If i manually restart just one second later, it works fine,

maybe some retrys or a little delay before restarting would fix that.



****** ADDITIONAL INFORMATION ******

cleopatra*CLI> /usr/sbin/safe_asterisk: line 6: 19949 Segmentation fault      asterisk ${ASTARGS} 1>&/dev/${TTY} </dev/${TTY}
<zoa> Asterisk ended with exit status 139
<zoa> Asterisk exited on signal 11.
<zoa> Automatically restarting Asterisk.
<zoa> Asterisk ended with exit status 1
<zoa> Asterisk died with code 1.  Aborting.
<zoa> Disconnected from Asterisk server
Comments:By: Brian West (bkw918) 2004-02-27 00:16:22.000-0600

what distro?

By: zoa (zoa) 2004-02-27 04:15:39.000-0600

debian (i've seen it on several servers already, all running debian.)

Maybe its due to zaptel ? or maybe its due to the coredump taking up a lot of time to write ?

(i think it also has to do with the load when it crashes).

By: James Golovich (jamesgolovich) 2004-03-02 16:03:59.000-0600

I would bet that the exit(1) that is being called because ast_tryconnect is probably true.  It might be good to make asterisk exit with a value > 128 at that point so it will be restarted.  Either that or modify safe_asterisk so if the return value is 1 it will restart

By: James Golovich (jamesgolovich) 2004-03-07 17:01:07.000-0600

Any way to reproduce this behavior? If so add a ast_log line before each of the exit(1) calls from asterisk to find out which one of them is doing it.  Then I guess we need to decide if we want to change safe_asterisk to restart if the return code is > 0 or if we want to change any error return values in asterisk.c that are possible temporary conditions to be > 127.

By: zoa (zoa) 2004-03-08 06:24:15.000-0600

i have no way of reproducing it... :( just happens every now and then.

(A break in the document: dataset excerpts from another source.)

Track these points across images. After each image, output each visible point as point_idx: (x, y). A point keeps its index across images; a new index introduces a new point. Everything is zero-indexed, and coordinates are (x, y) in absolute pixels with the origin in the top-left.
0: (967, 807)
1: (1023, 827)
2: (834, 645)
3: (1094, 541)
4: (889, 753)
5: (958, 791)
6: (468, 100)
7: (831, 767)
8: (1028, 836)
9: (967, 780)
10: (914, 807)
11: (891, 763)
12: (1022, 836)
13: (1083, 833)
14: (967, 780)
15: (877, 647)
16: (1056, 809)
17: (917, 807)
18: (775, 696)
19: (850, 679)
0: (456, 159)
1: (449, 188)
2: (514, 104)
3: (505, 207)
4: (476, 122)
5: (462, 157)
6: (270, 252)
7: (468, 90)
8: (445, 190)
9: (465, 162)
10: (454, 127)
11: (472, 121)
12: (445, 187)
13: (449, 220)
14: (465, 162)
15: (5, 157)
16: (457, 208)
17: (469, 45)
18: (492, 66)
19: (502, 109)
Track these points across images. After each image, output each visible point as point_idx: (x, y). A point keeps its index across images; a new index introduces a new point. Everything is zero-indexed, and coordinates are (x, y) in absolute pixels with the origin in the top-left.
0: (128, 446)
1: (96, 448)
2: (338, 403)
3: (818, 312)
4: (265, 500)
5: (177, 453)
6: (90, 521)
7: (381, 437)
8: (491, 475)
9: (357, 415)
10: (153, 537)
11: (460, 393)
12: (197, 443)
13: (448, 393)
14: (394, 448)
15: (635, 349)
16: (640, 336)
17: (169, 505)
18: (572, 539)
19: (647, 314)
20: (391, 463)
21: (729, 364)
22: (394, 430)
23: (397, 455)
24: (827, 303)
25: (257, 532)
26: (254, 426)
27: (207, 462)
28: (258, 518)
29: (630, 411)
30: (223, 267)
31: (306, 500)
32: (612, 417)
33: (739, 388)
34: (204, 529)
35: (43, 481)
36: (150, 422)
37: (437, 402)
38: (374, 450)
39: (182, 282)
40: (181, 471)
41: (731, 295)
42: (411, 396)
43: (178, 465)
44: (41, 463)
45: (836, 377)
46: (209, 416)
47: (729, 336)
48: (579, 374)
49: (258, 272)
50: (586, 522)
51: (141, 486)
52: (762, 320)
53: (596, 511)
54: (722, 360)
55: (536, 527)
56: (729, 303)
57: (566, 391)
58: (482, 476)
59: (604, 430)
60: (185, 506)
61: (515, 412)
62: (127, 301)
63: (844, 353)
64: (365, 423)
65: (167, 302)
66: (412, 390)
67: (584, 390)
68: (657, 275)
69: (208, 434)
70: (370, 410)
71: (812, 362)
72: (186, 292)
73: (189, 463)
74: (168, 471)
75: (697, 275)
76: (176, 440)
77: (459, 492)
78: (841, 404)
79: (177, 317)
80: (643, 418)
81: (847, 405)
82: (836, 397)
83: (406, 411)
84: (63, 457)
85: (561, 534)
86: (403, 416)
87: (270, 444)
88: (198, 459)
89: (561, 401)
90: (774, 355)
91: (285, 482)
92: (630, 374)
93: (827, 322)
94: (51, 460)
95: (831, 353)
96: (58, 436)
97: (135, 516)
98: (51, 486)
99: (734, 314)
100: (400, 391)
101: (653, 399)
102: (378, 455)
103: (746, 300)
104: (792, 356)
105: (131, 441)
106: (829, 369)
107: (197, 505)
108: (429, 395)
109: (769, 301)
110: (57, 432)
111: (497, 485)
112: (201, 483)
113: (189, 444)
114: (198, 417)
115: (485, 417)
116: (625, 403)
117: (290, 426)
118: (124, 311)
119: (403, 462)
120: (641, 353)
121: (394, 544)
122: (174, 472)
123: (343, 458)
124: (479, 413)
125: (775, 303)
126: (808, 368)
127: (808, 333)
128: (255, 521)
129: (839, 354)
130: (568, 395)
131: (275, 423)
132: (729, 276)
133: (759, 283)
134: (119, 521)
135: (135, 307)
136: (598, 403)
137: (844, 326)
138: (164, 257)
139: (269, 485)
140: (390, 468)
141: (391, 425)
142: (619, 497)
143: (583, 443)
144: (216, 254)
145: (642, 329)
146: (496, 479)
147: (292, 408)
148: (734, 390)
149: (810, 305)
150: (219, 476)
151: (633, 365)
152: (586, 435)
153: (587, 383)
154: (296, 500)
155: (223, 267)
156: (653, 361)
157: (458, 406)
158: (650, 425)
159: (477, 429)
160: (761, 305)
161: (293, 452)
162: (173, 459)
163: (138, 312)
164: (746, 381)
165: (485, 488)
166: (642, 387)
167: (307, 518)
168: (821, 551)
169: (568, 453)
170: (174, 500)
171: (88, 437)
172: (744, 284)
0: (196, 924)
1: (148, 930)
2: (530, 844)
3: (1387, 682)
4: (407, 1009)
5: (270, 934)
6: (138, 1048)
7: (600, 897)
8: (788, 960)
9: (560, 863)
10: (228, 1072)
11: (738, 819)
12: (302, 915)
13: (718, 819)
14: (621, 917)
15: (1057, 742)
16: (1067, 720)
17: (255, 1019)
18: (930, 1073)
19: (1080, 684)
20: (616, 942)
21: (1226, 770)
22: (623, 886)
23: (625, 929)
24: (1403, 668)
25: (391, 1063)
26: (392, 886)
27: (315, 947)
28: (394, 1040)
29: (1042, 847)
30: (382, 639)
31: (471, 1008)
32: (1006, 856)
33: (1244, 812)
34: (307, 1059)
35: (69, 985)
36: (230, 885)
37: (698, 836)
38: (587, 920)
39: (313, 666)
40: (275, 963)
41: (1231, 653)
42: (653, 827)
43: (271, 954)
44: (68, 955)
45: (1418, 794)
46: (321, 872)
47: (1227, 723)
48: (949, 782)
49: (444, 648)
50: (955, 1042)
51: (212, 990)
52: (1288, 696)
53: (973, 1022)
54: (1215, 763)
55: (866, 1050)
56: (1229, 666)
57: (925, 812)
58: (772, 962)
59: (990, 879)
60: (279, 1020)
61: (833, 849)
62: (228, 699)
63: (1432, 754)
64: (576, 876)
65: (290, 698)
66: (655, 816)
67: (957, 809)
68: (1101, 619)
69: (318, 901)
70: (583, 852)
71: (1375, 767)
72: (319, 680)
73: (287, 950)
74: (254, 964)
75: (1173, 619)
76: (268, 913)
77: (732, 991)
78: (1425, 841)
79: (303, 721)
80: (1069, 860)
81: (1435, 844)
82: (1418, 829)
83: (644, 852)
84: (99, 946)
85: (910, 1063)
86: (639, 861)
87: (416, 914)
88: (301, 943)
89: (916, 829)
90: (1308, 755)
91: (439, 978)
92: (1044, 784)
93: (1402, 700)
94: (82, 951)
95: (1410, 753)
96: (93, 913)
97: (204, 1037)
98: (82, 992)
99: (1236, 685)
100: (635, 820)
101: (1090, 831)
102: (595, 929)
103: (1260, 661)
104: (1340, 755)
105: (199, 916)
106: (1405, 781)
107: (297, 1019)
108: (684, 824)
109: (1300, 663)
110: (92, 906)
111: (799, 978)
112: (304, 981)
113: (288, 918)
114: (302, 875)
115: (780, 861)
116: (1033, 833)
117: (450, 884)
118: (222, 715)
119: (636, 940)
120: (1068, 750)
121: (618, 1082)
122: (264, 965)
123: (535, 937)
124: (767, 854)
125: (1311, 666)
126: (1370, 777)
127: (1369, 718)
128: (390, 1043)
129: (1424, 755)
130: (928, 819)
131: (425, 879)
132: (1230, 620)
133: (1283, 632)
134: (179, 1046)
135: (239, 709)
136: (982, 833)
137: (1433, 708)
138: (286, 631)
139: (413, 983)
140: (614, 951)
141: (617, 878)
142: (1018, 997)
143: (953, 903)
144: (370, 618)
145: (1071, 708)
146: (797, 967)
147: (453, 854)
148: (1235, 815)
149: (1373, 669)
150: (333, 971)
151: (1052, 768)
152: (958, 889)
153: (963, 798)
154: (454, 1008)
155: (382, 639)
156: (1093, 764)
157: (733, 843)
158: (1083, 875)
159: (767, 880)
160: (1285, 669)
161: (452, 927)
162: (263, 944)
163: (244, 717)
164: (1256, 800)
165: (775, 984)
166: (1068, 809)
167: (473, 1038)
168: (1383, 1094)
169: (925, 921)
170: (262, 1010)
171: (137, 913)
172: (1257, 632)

I now do a restart on exit code 1

By: James Golovich (jamesgolovich) 2004-03-08 17:51:25.000-0600

I think the best way to fix this is to change the exit codes of any potential temporary failure condition to something > 127.  Of course anything that isn't a temporary failure should stay exit(1) so safe_asterisk doesnt keep restarting when it isnt going to be able to do anything

By: jjanzer (jjanzer) 2004-03-09 16:18:36.000-0600

I would recomend using exit codes from "/usr/include/sysexits.h" if at all possible (dunno if the current exit codes fall into those predefined ones).

As far as reproducing the bug, it's simple... just cause asterisk to abort() and watch safe_asterisk puke every now and then. You could even do something as simple and dumb as calling an invalid pointer.

For me, it pukes more times than not.

I agree with zoa in that I think safe_asterisk is *too* aggresive about restarting.

By: James Golovich (jamesgolovich) 2004-03-09 17:06:22.000-0600

So the question comes down to do we want safe_asterisk to sleep for a second or so after dying, or should we change the exitcode of asterisk when it already thinks asterisk is running?

By: James Golovich (jamesgolovich) 2004-03-09 17:35:22.000-0600

Looked over the sysexits.h and the unfortunately all of the error codes in there are < 129 so none of them would cause safe_asterisk to restart.  I tried adding a sleep 1 to the code that happens when safe_asterisk sees a return value gt 128 and it seems to take care of it.

By: jjanzer (jjanzer) 2004-03-09 18:06:12.000-0600

Since all of the calls are lost anyway, I don't see why a second delay is going to really kill anyone, sounds good to me.

But, do you think this will really fix the problem (is there a possibility that on a really *slow* machine that 1 second isn't enough?). Maybe there should be a more programatic solution, not that I can think of one (;

edited on: 03-09-04 16:55

By: zoa (zoa) 2004-03-12 17:34:34.000-0600

fixed in cvs.